▸ Work request: Reproduce every line of text in the material below without any change, and please leave the pictures out of your answer.

┌─ Records for this exercise

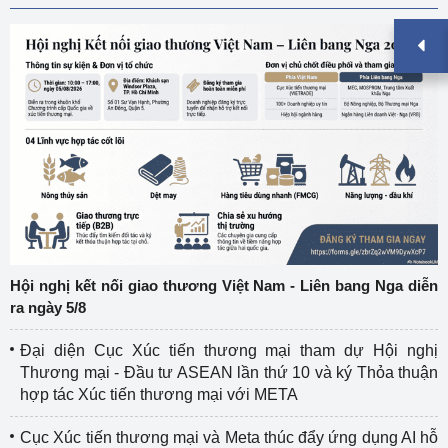
Hội nghị kết nối giao thương Việt Nam - Liên bang Nga diễn
ra ngày 5/8
Đại diện Cục Xúc tiến thương mại tham dự Hội nghị
Thương mại - Đầu tư ASEAN lần thứ 10 và ký Thỏa thuận
hợp tác Xúc tiến thương mại với META
Cục Xúc tiến thương mại và Meta thúc đẩy ứng dụng AI hỗ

└─

▸ Output for this task:
Hội nghị kết nối giao thương Việt Nam - Liên bang Nga diễn
ra ngày 5/8
Đại diện Cục Xúc tiến thương mại tham dự Hội nghị
Thương mại - Đầu tư ASEAN lần thứ 10 và ký Thỏa thuận
hợp tác Xúc tiến thương mại với META
Cục Xúc tiến thương mại và Meta thúc đẩy ứng dụng AI hỗ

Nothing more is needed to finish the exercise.